Stated task 1 —
Retype the entries from their first line through the line containing "Identify the document".

Text to read —
□ □ □ □ □ □ □

What’s the one piece of equipment you want but don’t have — something that would make your job easier or more fun?

Sennheiser MKH 416 shotgun microphone for voiceovers. What a sound!

Dave Plotkin

I’d like to get an outboard mastering processor like TC Electronic’s Finalizer 96k … but who has time for outboard gear anymore?

Chris Morales
Yahoo Sports Radio

Fun? Nothing less than a Moog System 55 analog modular synthesizer. I’ve wanted one since I was about 14, but they cost the same as a Lexus CT 200H, so it’s not bloody likely.

Al Peterson
Radio America Network

Do you have a music library/service? If so, what one?

I use TM Studios and Benztown Branding. I’m responsible for the creative direction and on-air image of more than 20 different music formats as well as numerous shows. Needless to say, I consume an extraordinary amount of production music and workparts, and these two companies fulfill my needs. Their dedication to the craft — as well as their relentless pursuit of constantly creating and updating relevant production music and workparts — is beyond impressive.

Scot Kirk
Westwood One

We use 5 Alarm. It’s easy to search through the cuts, new material is added frequently, and the composers/artists who work through them have a good grasp of a lot of genres.

Al Peterson
Radio America Network

We use Audio Architecture for commercial production and Shortbus for imaging.

David A. Dein
WAWZ(FM)

I use too many to count, but Alien Imaging is worth mentioning. It’s cost-efficient and has a buyout imaging library that is really is spectacular.

Chris Morales
Yahoo Sports Radio

“Zach Sang & the Gang” uses Hit Disc Music Service from TM Studios.

Susan Stephens
Westwood One

Elias Music Library, Warner Chappell and Megatrax

Dave Plotkin

What element, segment, bit do you consider yourself the master of?

I would consider myself the master of long-form show imaging, including show opens, rejoins and more, to set the stage for performers and pump them and their listeners up. Over the years, anytime I explain what I do to fans of a show or listeners, they mention “show openings.” They don’t know to call it imaging, but they recite how they think it sounds cool or makes them laugh before the show begins. That is the goal — we are still doing radio and theater of the mind. Because of budgets and decreasing staffs, we have allowed imaging to be thought of as a dry voice track over a rock or hip-hop bed. That’s not imaging; that’s production. Let’s not get it confused with what our job as imagers is — making something sound “bigger than life” and “cooler than what it really is.” It’s the station or show’s marketing; it’s your audio billboards on the side of the freeway of a listener’s brain.

A former boss, Andrew Ashwood (RIP), would call it the “Zippie Zow Wow.” What does that even mean? Exactly, it means what we want it to be. This is radio.

Chris Morales
Yahoo Sports Radio

In my job turnaround is always a problem. I once had to image an entire new station in less than a week, and it needed to sound like it had taken months. So I think I’m the master of doing things fast that don’t sound like it.

Does your show/station/network do enough or not enough in-house production? If not enough, what’s missing?

There’s always something missing, or to rephrase your work should embarrass you a little if you revisit it six months later. That’s the beauty of production, once you know the rules you need to start breaking them, or you get stale.

David A. Dein
WAWZ(FM)

I have a real skill for, not only writing imaginative copy that really paints a picture and tells a story, but making that script come to life.

Dave Plotkin

Do you do jingles and promos? If you do, tell us about that.

□ □ □ □ □ □ □

Stated task 2 —
Write out the radio production text from "A former boss, Andrew" to "This is radio.", renaming "former boss" as "longtime mentor".

Saved data entries
□ □ □ □ □ □ □

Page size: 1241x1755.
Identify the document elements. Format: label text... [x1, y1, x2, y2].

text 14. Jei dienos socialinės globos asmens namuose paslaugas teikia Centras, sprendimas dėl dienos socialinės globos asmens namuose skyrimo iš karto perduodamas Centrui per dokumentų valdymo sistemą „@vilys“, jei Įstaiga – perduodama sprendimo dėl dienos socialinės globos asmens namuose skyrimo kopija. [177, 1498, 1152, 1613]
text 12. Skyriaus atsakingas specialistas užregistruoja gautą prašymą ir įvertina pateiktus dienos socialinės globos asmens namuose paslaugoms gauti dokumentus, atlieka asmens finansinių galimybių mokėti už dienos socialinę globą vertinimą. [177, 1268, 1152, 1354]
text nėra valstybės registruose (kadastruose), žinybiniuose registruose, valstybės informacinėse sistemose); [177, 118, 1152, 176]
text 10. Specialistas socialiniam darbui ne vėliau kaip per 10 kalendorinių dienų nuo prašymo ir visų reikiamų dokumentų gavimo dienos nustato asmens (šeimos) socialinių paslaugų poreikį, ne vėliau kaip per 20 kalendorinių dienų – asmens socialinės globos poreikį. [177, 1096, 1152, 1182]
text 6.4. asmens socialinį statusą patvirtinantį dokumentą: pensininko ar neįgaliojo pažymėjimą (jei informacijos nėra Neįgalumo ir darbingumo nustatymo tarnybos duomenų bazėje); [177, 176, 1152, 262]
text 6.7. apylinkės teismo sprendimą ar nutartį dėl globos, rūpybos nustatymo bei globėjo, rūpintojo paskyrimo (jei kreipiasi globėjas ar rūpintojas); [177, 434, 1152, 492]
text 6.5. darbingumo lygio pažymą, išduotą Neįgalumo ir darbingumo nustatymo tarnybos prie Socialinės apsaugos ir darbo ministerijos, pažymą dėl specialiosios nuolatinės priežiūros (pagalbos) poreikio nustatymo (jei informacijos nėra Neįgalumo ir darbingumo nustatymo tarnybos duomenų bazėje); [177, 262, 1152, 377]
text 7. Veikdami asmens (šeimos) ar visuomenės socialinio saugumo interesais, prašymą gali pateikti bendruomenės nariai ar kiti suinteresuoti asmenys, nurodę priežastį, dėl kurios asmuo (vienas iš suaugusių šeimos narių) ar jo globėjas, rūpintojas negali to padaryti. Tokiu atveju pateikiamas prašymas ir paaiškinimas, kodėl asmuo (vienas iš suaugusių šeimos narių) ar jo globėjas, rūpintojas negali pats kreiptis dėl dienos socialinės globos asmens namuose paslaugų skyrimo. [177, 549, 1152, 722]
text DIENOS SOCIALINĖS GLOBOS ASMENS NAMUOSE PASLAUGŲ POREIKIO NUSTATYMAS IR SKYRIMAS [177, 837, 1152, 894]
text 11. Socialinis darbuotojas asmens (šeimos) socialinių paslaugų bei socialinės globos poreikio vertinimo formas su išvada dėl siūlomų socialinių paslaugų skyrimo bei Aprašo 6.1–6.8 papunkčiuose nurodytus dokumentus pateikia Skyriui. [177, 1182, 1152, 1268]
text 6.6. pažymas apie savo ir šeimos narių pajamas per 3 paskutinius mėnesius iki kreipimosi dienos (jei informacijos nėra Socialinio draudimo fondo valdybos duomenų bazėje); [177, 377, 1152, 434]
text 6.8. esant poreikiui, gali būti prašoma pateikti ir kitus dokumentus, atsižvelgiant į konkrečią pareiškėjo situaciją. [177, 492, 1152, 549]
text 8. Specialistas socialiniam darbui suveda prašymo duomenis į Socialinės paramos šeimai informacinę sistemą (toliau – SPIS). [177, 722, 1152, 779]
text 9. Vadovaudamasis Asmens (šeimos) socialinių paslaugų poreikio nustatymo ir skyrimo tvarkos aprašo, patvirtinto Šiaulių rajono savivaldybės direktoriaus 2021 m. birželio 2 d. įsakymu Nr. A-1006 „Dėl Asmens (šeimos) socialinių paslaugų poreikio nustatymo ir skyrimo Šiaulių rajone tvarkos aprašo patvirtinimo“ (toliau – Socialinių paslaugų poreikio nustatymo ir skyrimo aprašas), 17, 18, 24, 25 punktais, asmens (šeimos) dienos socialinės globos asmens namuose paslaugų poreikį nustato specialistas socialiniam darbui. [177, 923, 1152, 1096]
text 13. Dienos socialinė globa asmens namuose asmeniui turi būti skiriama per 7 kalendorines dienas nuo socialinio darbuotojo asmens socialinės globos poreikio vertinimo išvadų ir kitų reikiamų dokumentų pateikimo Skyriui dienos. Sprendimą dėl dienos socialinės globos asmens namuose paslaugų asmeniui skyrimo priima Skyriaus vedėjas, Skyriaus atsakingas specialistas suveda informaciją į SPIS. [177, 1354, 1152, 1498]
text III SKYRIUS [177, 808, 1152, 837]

□ □ □ □ □ □ □

Task answer 1 —
Page size: 1241x1755.
Identify the document elements. Format: label text... [x1, y1, x2, y2].

Task answer 2 —
A longtime mentor, Andrew Ashwood (RIP), would call it the “Zippie Zow Wow.” What does that even mean? Exactly, it means what we want it to be. This is radio.